**TASK INPUTS:**
════════════════════

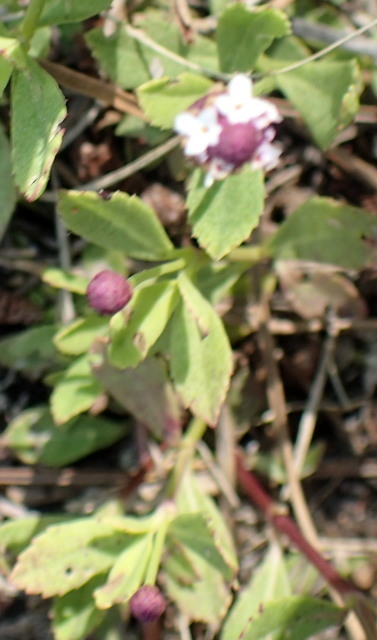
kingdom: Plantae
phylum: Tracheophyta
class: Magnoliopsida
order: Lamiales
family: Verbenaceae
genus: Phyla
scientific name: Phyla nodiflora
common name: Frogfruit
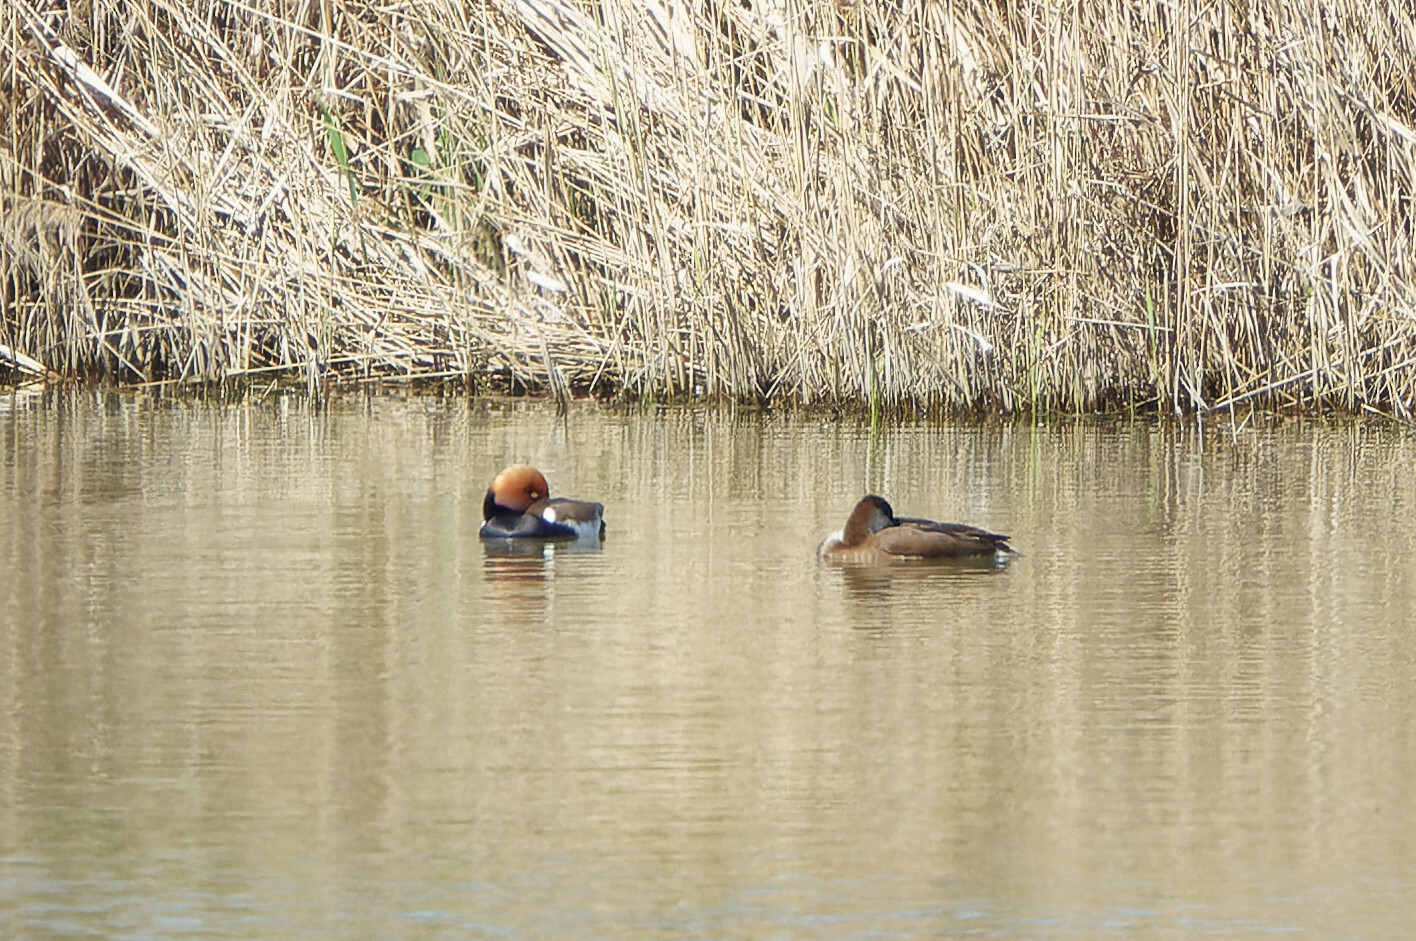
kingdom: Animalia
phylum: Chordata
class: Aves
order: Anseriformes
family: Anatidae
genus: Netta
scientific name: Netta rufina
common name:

════════════════════

**WHAT NEEDS TO BE DONE:** Return every line of text from all of the entries above without alteration, omitting the pictures.

**WRITTEN RESPONSE:**
kingdom: Plantae
phylum: Tracheophyta
class: Magnoliopsida
order: Lamiales
family: Verbenaceae
genus: Phyla
scientific name: Phyla nodiflora
common name: Frogfruit
kingdom: Animalia
phylum: Chordata
class: Aves
order: Anseriformes
family: Anatidae
genus: Netta
scientific name: Netta rufina
common name:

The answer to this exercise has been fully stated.